# Schriftliche Aufgabe 1
Gib aus dem Interview über den Breitbandausbau den Abschnitt von „Frau Bär, wie“ bis „geraten zu lassen?“ wortgetreu wieder.
════════════════
Digitalbeauftragte Dorothee Bär: Breitband für alle

Dorothee Bär: „Der Ausbau der digitalen Infrastruktur ist eine Herausforderung, die nur gelingen kann, wenn sich Bund, Länder und Kommunen gemeinsam anstrengen.“ – Foto: Bundesregierung/Jesco Denzel

Einen Schub für die Digitalisierung: Das verspricht sich Staatsministerin für Digitales Dorothee Bär vom Konjunkturpaket der Bundesregierung, wie sie im Exklusiv-Interview erklärt. Gerade finanzschwache und unterversorgte Gebiete sollen unterstützt werden.

Frau Bär, wie wichtig ist das Konjunktur- und Krisenbewältigungspaket der Bundesregierung für Städte und Gemeinden, um die Digitalisierung vor allem im ländlichen Raum und in finanzschwachen Kommunen nicht ins Stocken geraten zu lassen?
════════════════
# Schriftliche Aufgabe 2
Wandle in den Einträgen die Zeilen von der Zeile mit „Rendered at 2001 by 1125 pixels.“ bis zur Zeile mit „list Backups can“, beide eingeschlossen, in eine nummerierte Liste ohne Leerzeilen um und gib nur diese Zeilen aus.
════════════════
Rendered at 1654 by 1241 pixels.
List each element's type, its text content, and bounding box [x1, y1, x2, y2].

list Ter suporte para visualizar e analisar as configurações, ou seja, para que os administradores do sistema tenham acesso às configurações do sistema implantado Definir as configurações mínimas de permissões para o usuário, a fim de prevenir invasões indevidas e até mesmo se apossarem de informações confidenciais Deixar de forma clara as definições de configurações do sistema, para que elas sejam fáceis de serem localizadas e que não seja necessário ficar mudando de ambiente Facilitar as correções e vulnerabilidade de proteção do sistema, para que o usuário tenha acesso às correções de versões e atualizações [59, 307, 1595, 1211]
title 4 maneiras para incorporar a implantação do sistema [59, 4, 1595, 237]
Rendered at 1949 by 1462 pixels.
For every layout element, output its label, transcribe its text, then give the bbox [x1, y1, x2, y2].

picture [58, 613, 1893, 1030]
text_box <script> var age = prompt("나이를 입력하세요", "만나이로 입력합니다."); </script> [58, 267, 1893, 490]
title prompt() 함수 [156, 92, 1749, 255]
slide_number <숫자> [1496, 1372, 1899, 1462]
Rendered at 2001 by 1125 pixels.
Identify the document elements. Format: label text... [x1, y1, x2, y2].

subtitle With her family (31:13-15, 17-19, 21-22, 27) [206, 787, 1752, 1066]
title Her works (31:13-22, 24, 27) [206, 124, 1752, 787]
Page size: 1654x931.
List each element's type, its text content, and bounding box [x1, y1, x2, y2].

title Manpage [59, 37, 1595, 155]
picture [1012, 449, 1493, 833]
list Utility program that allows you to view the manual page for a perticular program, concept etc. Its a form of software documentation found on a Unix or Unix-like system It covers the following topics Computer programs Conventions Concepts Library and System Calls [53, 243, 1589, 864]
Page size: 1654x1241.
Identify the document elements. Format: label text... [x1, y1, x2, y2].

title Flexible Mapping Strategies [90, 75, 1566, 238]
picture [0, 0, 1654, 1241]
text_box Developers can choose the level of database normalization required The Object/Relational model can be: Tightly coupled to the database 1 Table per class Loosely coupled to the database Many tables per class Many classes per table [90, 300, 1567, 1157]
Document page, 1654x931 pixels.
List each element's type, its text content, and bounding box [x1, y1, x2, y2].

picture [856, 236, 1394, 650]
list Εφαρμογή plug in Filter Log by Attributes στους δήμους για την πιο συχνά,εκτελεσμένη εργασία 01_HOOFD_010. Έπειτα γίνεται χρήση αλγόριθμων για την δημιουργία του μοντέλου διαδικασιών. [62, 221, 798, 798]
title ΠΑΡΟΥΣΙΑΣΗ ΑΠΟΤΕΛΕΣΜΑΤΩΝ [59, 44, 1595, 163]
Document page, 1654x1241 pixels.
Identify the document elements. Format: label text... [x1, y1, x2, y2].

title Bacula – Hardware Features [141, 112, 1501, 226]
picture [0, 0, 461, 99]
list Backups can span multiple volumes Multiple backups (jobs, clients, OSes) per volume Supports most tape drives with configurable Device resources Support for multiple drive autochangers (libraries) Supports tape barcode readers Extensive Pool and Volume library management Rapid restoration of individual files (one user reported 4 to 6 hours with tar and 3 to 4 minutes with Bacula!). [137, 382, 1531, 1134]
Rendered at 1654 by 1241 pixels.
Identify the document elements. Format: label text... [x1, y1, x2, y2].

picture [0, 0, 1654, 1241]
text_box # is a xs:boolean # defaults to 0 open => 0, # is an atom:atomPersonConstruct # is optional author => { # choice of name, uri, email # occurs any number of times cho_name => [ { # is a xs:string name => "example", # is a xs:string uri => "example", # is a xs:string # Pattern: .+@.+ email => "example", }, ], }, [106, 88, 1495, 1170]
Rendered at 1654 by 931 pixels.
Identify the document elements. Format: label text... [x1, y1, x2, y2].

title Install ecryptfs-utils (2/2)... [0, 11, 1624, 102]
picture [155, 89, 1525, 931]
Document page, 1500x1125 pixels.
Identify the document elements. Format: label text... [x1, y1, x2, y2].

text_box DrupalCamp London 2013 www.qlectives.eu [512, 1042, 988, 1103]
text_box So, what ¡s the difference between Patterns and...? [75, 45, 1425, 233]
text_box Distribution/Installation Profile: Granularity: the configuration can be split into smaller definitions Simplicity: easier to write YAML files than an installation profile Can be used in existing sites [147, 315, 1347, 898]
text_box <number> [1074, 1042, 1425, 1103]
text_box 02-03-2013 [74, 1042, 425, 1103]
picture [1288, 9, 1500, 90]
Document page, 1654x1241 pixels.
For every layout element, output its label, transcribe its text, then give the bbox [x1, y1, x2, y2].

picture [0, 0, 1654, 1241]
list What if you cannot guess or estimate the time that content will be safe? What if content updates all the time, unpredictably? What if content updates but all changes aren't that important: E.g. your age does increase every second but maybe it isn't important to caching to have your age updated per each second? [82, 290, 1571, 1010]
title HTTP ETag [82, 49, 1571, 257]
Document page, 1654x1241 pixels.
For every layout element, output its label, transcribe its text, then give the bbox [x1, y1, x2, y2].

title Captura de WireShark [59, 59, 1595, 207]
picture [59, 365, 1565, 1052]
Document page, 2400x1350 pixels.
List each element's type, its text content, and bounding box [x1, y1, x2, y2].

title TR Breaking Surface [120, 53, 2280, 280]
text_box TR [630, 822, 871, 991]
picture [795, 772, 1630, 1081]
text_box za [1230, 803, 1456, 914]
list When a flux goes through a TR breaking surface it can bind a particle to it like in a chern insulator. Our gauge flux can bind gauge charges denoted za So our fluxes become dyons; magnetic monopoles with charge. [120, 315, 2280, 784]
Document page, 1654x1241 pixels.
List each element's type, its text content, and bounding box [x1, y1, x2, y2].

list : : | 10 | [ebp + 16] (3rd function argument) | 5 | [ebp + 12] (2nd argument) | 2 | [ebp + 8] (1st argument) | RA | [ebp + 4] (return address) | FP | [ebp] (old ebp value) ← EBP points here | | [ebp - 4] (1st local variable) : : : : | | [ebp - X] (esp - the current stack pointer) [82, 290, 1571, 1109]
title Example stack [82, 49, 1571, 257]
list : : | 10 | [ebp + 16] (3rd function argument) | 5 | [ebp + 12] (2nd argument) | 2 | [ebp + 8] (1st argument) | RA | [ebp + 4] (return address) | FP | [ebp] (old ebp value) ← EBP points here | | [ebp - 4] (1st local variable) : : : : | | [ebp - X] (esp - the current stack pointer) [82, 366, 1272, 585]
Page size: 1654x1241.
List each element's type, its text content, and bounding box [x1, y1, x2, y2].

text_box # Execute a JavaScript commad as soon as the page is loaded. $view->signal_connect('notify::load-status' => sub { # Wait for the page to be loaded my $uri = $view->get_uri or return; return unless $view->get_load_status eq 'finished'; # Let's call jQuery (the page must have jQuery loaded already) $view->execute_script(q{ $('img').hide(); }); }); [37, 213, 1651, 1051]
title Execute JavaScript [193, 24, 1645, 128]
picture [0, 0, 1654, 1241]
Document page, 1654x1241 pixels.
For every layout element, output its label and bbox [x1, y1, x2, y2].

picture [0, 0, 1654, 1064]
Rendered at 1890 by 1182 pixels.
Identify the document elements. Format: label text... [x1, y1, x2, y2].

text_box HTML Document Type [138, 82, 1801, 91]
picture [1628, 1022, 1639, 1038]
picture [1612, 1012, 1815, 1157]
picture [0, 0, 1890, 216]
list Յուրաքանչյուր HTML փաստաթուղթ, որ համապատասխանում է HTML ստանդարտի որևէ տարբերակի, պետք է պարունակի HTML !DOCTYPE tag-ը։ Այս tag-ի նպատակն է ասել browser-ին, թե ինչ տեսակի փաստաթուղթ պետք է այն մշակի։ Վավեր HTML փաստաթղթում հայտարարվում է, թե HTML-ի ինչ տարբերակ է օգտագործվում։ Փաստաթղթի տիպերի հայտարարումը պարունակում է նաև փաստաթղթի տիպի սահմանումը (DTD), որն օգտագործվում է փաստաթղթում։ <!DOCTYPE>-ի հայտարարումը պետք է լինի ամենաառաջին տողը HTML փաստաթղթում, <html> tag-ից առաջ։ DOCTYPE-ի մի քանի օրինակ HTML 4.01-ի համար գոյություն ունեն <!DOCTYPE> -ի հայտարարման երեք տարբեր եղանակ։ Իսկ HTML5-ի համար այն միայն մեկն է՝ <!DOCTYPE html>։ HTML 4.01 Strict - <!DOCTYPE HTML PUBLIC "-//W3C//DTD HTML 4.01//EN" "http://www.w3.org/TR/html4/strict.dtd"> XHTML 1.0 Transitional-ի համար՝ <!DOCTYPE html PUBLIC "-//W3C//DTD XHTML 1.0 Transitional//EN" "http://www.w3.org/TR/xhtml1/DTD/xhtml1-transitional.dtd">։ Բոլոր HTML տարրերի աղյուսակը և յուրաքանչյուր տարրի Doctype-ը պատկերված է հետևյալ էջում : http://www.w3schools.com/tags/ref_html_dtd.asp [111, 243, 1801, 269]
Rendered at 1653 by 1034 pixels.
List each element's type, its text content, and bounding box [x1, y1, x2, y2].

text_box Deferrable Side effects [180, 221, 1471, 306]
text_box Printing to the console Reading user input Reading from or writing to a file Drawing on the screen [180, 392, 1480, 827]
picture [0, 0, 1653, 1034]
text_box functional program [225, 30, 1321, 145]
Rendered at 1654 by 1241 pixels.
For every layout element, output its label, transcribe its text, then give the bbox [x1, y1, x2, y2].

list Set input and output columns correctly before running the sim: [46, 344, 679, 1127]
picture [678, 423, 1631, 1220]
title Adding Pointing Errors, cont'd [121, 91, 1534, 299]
════════════════
# Vollständige Antwort 1
Frau Bär, wie wichtig ist das Konjunktur- und Krisenbewältigungspaket der Bundesregierung für Städte und Gemeinden, um die Digitalisierung vor allem im ländlichen Raum und in finanzschwachen Kommunen nicht ins Stocken geraten zu lassen?

# Vollständige Antwort 2
1. Rendered at 2001 by 1125 pixels.
2. Identify the document elements. Format: label text... [x1, y1, x2, y2].
3. subtitle With her family (31:13-15, 17-19, 21-22, 27) [206, 787, 1752, 1066]
4. title Her works (31:13-22, 24, 27) [206, 124, 1752, 787]
5. Page size: 1654x931.
6. List each element's type, its text content, and bounding box [x1, y1, x2, y2].
7. title Manpage [59, 37, 1595, 155]
8. picture [1012, 449, 1493, 833]
9. list Utility program that allows you to view the manual page for a perticular program, concept etc. Its a form of software documentation found on a Unix or Unix-like system It covers the following topics Computer programs Conventions Concepts Library and System Calls [53, 243, 1589, 864]
10. Page size: 1654x1241.
11. Identify the document elements. Format: label text... [x1, y1, x2, y2].
12. title Flexible Mapping Strategies [90, 75, 1566, 238]
13. picture [0, 0, 1654, 1241]
14. text_box Developers can choose the level of database normalization required The Object/Relational model can be: Tightly coupled to the database 1 Table per class Loosely coupled to the database Many tables per class Many classes per table [90, 300, 1567, 1157]
15. Document page, 1654x931 pixels.
16. List each element's type, its text content, and bounding box [x1, y1, x2, y2].
17. picture [856, 236, 1394, 650]
18. list Εφαρμογή plug in Filter Log by Attributes στους δήμους για την πιο συχνά,εκτελεσμένη εργασία 01_HOOFD_010. Έπειτα γίνεται χρήση αλγόριθμων για την δημιουργία του μοντέλου διαδικασιών. [62, 221, 798, 798]
19. title ΠΑΡΟΥΣΙΑΣΗ ΑΠΟΤΕΛΕΣΜΑΤΩΝ [59, 44, 1595, 163]
20. Document page, 1654x1241 pixels.
21. Identify the document elements. Format: label text... [x1, y1, x2, y2].
22. title Bacula – Hardware Features [141, 112, 1501, 226]
23. picture [0, 0, 461, 99]
24. list Backups can span multiple volumes Multiple backups (jobs, clients, OSes) per volume Supports most tape drives with configurable Device resources Support for multiple drive autochangers (libraries) Supports tape barcode readers Extensive Pool and Volume library management Rapid restoration of individual files (one user reported 4 to 6 hours with tar and 3 to 4 minutes with Bacula!). [137, 382, 1531, 1134]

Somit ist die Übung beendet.